WHAT YOU ARE ASKED TO DO: All records need to be reproduced exactly. Keep every word as it is.

(Stored items)
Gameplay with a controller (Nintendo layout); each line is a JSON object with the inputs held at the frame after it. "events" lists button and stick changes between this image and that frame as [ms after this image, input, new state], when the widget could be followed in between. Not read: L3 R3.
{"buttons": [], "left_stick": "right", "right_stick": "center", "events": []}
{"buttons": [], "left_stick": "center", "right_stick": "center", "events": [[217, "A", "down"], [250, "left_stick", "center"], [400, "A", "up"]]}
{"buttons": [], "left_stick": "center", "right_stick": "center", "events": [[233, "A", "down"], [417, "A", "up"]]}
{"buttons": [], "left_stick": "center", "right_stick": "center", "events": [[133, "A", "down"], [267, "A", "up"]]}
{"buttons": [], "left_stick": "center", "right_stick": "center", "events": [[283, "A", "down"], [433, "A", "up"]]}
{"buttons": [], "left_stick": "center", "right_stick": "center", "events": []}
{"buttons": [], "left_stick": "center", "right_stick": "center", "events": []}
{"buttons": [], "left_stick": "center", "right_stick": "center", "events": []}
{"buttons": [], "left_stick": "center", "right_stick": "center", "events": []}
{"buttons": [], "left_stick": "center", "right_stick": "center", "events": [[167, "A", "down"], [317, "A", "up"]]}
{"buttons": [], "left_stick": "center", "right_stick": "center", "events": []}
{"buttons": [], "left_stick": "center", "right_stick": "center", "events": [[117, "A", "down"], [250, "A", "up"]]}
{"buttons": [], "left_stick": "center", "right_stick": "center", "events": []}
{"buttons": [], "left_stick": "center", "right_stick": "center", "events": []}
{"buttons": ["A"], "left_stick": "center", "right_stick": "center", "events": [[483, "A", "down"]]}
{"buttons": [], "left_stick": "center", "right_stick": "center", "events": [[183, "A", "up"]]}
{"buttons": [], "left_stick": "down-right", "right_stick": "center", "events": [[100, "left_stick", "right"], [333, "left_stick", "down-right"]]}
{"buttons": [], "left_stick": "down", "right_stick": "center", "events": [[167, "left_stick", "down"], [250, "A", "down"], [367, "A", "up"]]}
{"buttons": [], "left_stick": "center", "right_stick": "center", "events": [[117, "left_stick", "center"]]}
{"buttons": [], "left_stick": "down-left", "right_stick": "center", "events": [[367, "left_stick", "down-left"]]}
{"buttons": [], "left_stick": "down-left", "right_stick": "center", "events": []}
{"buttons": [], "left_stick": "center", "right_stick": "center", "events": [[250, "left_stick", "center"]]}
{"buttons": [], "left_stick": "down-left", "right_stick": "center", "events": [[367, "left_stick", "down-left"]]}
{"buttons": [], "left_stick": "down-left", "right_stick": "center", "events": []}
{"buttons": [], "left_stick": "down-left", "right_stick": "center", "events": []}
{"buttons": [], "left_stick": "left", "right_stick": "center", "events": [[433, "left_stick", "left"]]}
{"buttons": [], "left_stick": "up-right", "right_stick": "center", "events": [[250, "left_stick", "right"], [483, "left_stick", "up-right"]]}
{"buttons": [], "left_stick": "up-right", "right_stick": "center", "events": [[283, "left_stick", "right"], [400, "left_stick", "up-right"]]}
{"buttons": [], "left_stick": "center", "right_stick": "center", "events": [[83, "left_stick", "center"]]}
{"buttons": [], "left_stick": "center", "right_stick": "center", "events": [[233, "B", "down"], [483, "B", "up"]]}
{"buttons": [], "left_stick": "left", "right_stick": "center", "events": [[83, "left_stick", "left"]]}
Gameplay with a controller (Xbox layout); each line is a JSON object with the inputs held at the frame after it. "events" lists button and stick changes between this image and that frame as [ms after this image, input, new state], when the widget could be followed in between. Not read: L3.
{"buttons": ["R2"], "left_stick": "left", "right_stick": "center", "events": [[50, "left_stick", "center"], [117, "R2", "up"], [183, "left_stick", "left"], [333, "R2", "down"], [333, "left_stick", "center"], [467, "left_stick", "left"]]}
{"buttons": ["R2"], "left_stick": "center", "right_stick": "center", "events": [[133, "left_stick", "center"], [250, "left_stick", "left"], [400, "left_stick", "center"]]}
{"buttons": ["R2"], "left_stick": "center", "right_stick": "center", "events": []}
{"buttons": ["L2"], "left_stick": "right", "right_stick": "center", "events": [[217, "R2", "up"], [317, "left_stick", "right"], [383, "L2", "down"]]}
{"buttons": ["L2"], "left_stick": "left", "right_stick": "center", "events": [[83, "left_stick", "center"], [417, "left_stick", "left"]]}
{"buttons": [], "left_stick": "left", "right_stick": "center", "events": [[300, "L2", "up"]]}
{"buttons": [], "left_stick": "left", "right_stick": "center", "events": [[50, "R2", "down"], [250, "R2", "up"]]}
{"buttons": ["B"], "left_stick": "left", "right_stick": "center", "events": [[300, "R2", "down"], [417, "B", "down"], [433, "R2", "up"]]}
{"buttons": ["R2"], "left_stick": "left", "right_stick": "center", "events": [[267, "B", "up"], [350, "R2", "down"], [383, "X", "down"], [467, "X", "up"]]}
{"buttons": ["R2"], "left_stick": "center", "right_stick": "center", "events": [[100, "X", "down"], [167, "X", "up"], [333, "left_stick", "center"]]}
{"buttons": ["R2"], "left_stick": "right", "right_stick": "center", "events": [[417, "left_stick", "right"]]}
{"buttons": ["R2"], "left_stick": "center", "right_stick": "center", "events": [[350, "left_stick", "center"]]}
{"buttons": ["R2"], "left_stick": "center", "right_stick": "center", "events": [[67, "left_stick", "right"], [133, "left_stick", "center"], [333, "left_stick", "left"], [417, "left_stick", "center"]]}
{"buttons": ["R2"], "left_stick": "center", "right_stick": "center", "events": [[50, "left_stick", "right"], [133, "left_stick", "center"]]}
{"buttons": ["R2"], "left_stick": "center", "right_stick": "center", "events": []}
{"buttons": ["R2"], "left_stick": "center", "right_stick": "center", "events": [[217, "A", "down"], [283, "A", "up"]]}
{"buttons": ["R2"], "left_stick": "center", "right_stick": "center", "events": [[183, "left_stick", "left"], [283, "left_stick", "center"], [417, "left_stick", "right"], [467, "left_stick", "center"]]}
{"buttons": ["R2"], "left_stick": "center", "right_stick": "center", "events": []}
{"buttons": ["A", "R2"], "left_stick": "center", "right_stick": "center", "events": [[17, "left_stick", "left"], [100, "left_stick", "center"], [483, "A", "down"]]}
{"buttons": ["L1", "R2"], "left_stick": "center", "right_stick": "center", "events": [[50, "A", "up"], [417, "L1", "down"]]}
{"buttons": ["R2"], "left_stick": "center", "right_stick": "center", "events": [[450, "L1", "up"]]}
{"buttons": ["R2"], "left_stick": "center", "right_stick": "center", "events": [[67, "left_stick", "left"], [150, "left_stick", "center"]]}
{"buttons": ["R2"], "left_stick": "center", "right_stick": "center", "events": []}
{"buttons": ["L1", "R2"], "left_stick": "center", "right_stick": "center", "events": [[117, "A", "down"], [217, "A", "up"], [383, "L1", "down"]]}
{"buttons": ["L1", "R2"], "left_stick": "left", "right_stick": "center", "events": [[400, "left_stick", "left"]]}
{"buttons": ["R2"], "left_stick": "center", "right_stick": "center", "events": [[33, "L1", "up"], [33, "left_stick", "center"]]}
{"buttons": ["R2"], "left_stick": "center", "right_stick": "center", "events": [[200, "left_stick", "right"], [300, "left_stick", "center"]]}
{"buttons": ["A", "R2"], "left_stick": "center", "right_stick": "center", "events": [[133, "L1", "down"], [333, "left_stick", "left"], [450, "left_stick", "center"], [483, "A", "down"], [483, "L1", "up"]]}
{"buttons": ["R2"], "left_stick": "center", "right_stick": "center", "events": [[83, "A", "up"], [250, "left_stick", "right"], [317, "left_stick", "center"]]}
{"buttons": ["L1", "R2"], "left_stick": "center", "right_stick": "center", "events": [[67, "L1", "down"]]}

FINISHED EXERCISE:
Gameplay with a controller (Nintendo layout); each line is a JSON object with the inputs held at the frame after it. "events" lists button and stick changes between this image and that frame as [ms after this image, input, new state], when the widget could be followed in between. Not read: L3 R3.
{"buttons": [], "left_stick": "right", "right_stick": "center", "events": []}
{"buttons": [], "left_stick": "center", "right_stick": "center", "events": [[217, "A", "down"], [250, "left_stick", "center"], [400, "A", "up"]]}
{"buttons": [], "left_stick": "center", "right_stick": "center", "events": [[233, "A", "down"], [417, "A", "up"]]}
{"buttons": [], "left_stick": "center", "right_stick": "center", "events": [[133, "A", "down"], [267, "A", "up"]]}
{"buttons": [], "left_stick": "center", "right_stick": "center", "events": [[283, "A", "down"], [433, "A", "up"]]}
{"buttons": [], "left_stick": "center", "right_stick": "center", "events": []}
{"buttons": [], "left_stick": "center", "right_stick": "center", "events": []}
{"buttons": [], "left_stick": "center", "right_stick": "center", "events": []}
{"buttons": [], "left_stick": "center", "right_stick": "center", "events": []}
{"buttons": [], "left_stick": "center", "right_stick": "center", "events": [[167, "A", "down"], [317, "A", "up"]]}
{"buttons": [], "left_stick": "center", "right_stick": "center", "events": []}
{"buttons": [], "left_stick": "center", "right_stick": "center", "events": [[117, "A", "down"], [250, "A", "up"]]}
{"buttons": [], "left_stick": "center", "right_stick": "center", "events": []}
{"buttons": [], "left_stick": "center", "right_stick": "center", "events": []}
{"buttons": ["A"], "left_stick": "center", "right_stick": "center", "events": [[483, "A", "down"]]}
{"buttons": [], "left_stick": "center", "right_stick": "center", "events": [[183, "A", "up"]]}
{"buttons": [], "left_stick": "down-right", "right_stick": "center", "events": [[100, "left_stick", "right"], [333, "left_stick", "down-right"]]}
{"buttons": [], "left_stick": "down", "right_stick": "center", "events": [[167, "left_stick", "down"], [250, "A", "down"], [367, "A", "up"]]}
{"buttons": [], "left_stick": "center", "right_stick": "center", "events": [[117, "left_stick", "center"]]}
{"buttons": [], "left_stick": "down-left", "right_stick": "center", "events": [[367, "left_stick", "down-left"]]}
{"buttons": [], "left_stick": "down-left", "right_stick": "center", "events": []}
{"buttons": [], "left_stick": "center", "right_stick": "center", "events": [[250, "left_stick", "center"]]}
{"buttons": [], "left_stick": "down-left", "right_stick": "center", "events": [[367, "left_stick", "down-left"]]}
{"buttons": [], "left_stick": "down-left", "right_stick": "center", "events": []}
{"buttons": [], "left_stick": "down-left", "right_stick": "center", "events": []}
{"buttons": [], "left_stick": "left", "right_stick": "center", "events": [[433, "left_stick", "left"]]}
{"buttons": [], "left_stick": "up-right", "right_stick": "center", "events": [[250, "left_stick", "right"], [483, "left_stick", "up-right"]]}
{"buttons": [], "left_stick": "up-right", "right_stick": "center", "events": [[283, "left_stick", "right"], [400, "left_stick", "up-right"]]}
{"buttons": [], "left_stick": "center", "right_stick": "center", "events": [[83, "left_stick", "center"]]}
{"buttons": [], "left_stick": "center", "right_stick": "center", "events": [[233, "B", "down"], [483, "B", "up"]]}
{"buttons": [], "left_stick": "left", "right_stick": "center", "events": [[83, "left_stick", "left"]]}
Gameplay with a controller (Xbox layout); each line is a JSON object with the inputs held at the frame after it. "events" lists button and stick changes between this image and that frame as [ms after this image, input, new state], when the widget could be followed in between. Not read: L3.
{"buttons": ["R2"], "left_stick": "left", "right_stick": "center", "events": [[50, "left_stick", "center"], [117, "R2", "up"], [183, "left_stick", "left"], [333, "R2", "down"], [333, "left_stick", "center"], [467, "left_stick", "left"]]}
{"buttons": ["R2"], "left_stick": "center", "right_stick": "center", "events": [[133, "left_stick", "center"], [250, "left_stick", "left"], [400, "left_stick", "center"]]}
{"buttons": ["R2"], "left_stick": "center", "right_stick": "center", "events": []}
{"buttons": ["L2"], "left_stick": "right", "right_stick": "center", "events": [[217, "R2", "up"], [317, "left_stick", "right"], [383, "L2", "down"]]}
{"buttons": ["L2"], "left_stick": "left", "right_stick": "center", "events": [[83, "left_stick", "center"], [417, "left_stick", "left"]]}
{"buttons": [], "left_stick": "left", "right_stick": "center", "events": [[300, "L2", "up"]]}
{"buttons": [], "left_stick": "left", "right_stick": "center", "events": [[50, "R2", "down"], [250, "R2", "up"]]}
{"buttons": ["B"], "left_stick": "left", "right_stick": "center", "events": [[300, "R2", "down"], [417, "B", "down"], [433, "R2", "up"]]}
{"buttons": ["R2"], "left_stick": "left", "right_stick": "center", "events": [[267, "B", "up"], [350, "R2", "down"], [383, "X", "down"], [467, "X", "up"]]}
{"buttons": ["R2"], "left_stick": "center", "right_stick": "center", "events": [[100, "X", "down"], [167, "X", "up"], [333, "left_stick", "center"]]}
{"buttons": ["R2"], "left_stick": "right", "right_stick": "center", "events": [[417, "left_stick", "right"]]}
{"buttons": ["R2"], "left_stick": "center", "right_stick": "center", "events": [[350, "left_stick", "center"]]}
{"buttons": ["R2"], "left_stick": "center", "right_stick": "center", "events": [[67, "left_stick", "right"], [133, "left_stick", "center"], [333, "left_stick", "left"], [417, "left_stick", "center"]]}
{"buttons": ["R2"], "left_stick": "center", "right_stick": "center", "events": [[50, "left_stick", "right"], [133, "left_stick", "center"]]}
{"buttons": ["R2"], "left_stick": "center", "right_stick": "center", "events": []}
{"buttons": ["R2"], "left_stick": "center", "right_stick": "center", "events": [[217, "A", "down"], [283, "A", "up"]]}
{"buttons": ["R2"], "left_stick": "center", "right_stick": "center", "events": [[183, "left_stick", "left"], [283, "left_stick", "center"], [417, "left_stick", "right"], [467, "left_stick", "center"]]}
{"buttons": ["R2"], "left_stick": "center", "right_stick": "center", "events": []}
{"buttons": ["A", "R2"], "left_stick": "center", "right_stick": "center", "events": [[17, "left_stick", "left"], [100, "left_stick", "center"], [483, "A", "down"]]}
{"buttons": ["L1", "R2"], "left_stick": "center", "right_stick": "center", "events": [[50, "A", "up"], [417, "L1", "down"]]}
{"buttons": ["R2"], "left_stick": "center", "right_stick": "center", "events": [[450, "L1", "up"]]}
{"buttons": ["R2"], "left_stick": "center", "right_stick": "center", "events": [[67, "left_stick", "left"], [150, "left_stick", "center"]]}
{"buttons": ["R2"], "left_stick": "center", "right_stick": "center", "events": []}
{"buttons": ["L1", "R2"], "left_stick": "center", "right_stick": "center", "events": [[117, "A", "down"], [217, "A", "up"], [383, "L1", "down"]]}
{"buttons": ["L1", "R2"], "left_stick": "left", "right_stick": "center", "events": [[400, "left_stick", "left"]]}
{"buttons": ["R2"], "left_stick": "center", "right_stick": "center", "events": [[33, "L1", "up"], [33, "left_stick", "center"]]}
{"buttons": ["R2"], "left_stick": "center", "right_stick": "center", "events": [[200, "left_stick", "right"], [300, "left_stick", "center"]]}
{"buttons": ["A", "R2"], "left_stick": "center", "right_stick": "center", "events": [[133, "L1", "down"], [333, "left_stick", "left"], [450, "left_stick", "center"], [483, "A", "down"], [483, "L1", "up"]]}
{"buttons": ["R2"], "left_stick": "center", "right_stick": "center", "events": [[83, "A", "up"], [250, "left_stick", "right"], [317, "left_stick", "center"]]}
{"buttons": ["L1", "R2"], "left_stick": "center", "right_stick": "center", "events": [[67, "L1", "down"]]}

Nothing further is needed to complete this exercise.